Une trentaine d’indicateurs éclairants
Baptisé l’Observatoire du tourisme désirable des Savoie, il a été élaboré avec le cabinet G2A Consulting. Il compte une trentaine d’indicateurs qui s’appuient sur plus de 150 bases de données, explorant les datas jusqu’à l’échelle communale. Dans sa première livraison, cet outil de mesure livre plusieurs chiffres connus qu’il a le mérite de rappeler, soulignant la fragilité du tourisme savoyard : 80% des établissements touristiques ont une activité économique sur une seule saison, 67% des stations sont situés entre 900 et 1500 mètres d’altitude, 56% des dépenses chez les commerçants du territoire proviennent du tourisme (en hiver, c’est 62%), 30% des activités touristiques sont réalisées hors hiver, 1/4 de l’activité touristique annuelle des deux départements est concentrée en Tarentaise, les moins de 18 ans représentent 19% de la clientèle touristique, 39% des logements du territoire sont des passoires thermiques (DPE F ou G)…
Des indicateurs originaux
L’observatoire a aussi concocté des indicateurs originaux particulièrement éclairants. « Nous avons réfléchi à beaucoup d’indicateurs et nous en avons créés certains, comme celui calculant combien de nouveaux habitants génère chaque hectare artificialisé sur une période donnée », précise Denis Maurer, président de G2A Consulting. Ainsi, l’observatoire montre que dans la bassin annecien, les 99 hectares artificialisés entre 2013 et 2018 ont permis d’accueillir 22 habitants supplémentaires par hectare. En revanche, dans les zones de montagne très touristiques l’hiver, ce mouvement démographiquement favorable, ne se vérifie pas. L’artificialisation des sols n’a pas contribué à l’accueil de nouveaux habitants. En Haute-Tarentaise, par exemple, où 13 hectares ont été artificialisés sur la période 2013-2018, le territoire compte 9 personnes en moins par hectare. En Maurienne, où 34 hectares ont été artificialisés, on dénombre 4 habitants de moins par hectare ! D’où l’urgence d’accélérer la reconquête des habitants permanents en montagne, pour maintenir une vie locale dynamique. Il sera intéressant de voir si les initiatives prises par les élus et opérateurs pour inverser la tendance, sinon ralentir l’hémorragie démographique, fonctionnent ou pas.
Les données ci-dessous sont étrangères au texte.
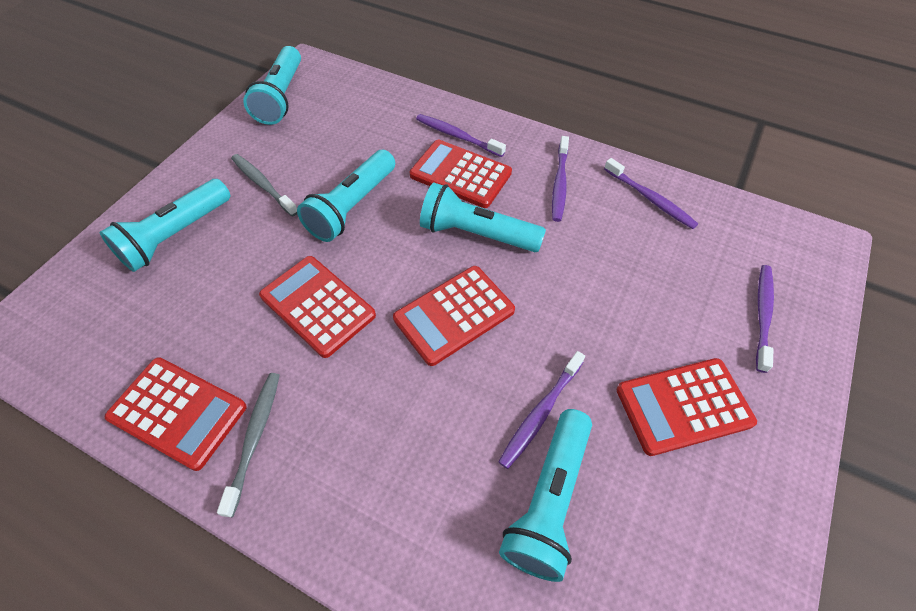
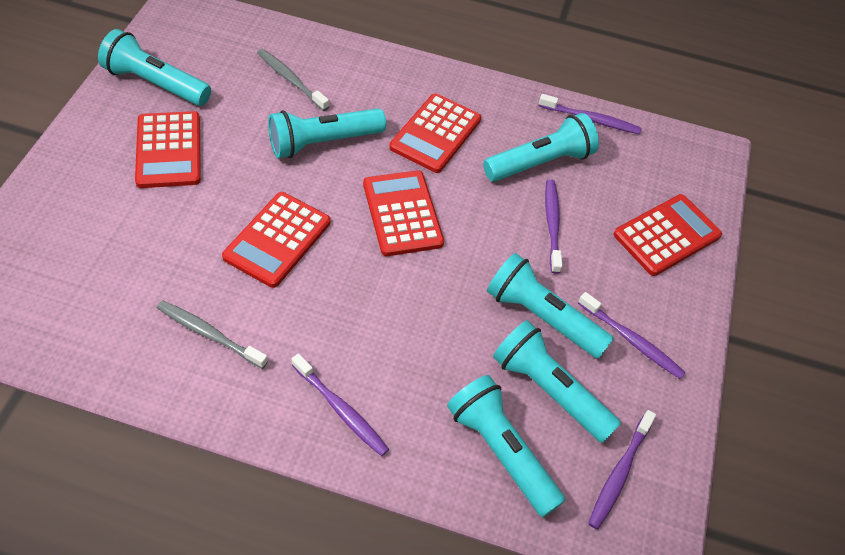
turquoise flashlight: [100,179,230,272] [243,46,301,125] [297,150,395,242] [420,183,546,252] [499,409,592,582] = 5 -> [98,29,211,106] [268,108,386,158] [447,375,565,517] [483,113,599,182] [487,253,614,359] [493,320,621,443] = 6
L’observatoire a aussi construit un autre indicateur intéressant. Il mesure le coût carbone d’une nuitée par touriste. Pour un touriste français il est en moyenne de 12 kg équivalent Co2/nuitée, alors qu’il flirte avec les… 50 kg équivalent Co2/nuitée pour un touriste étranger ! Certains rappelleront que sur place, ce dernier dépense actuellement nettement plus qu’un vacancier français (155€ par jour contre 97€), mais, avec cet indicateur et face au réchauffement climatique, à quel prix environnemental, sauf à mettre le paquet dans la décarbonation du transport. Ce dernier représente encore 57% des émissions du tourisme hivernal.
Cyril Gouttenoire, directeur du pôle Tourisme du CADS pour quelques jours encore -il va prendre les rênes de Crédit Agricole Alpes Développement (filiale du CADS et de CASRA) et être remplacé par Lionel Gruffat, en charge du pôle Territoire-, a porté ce projet d’Observatoire du tourisme désirable des Savoie. Pour lui, il va servir de boussole aux acteurs du territoire pour les aider à construire un nouveau modèle touristique respectueux de son milieu naturel et des populations qui l’habitent et qui le visitent.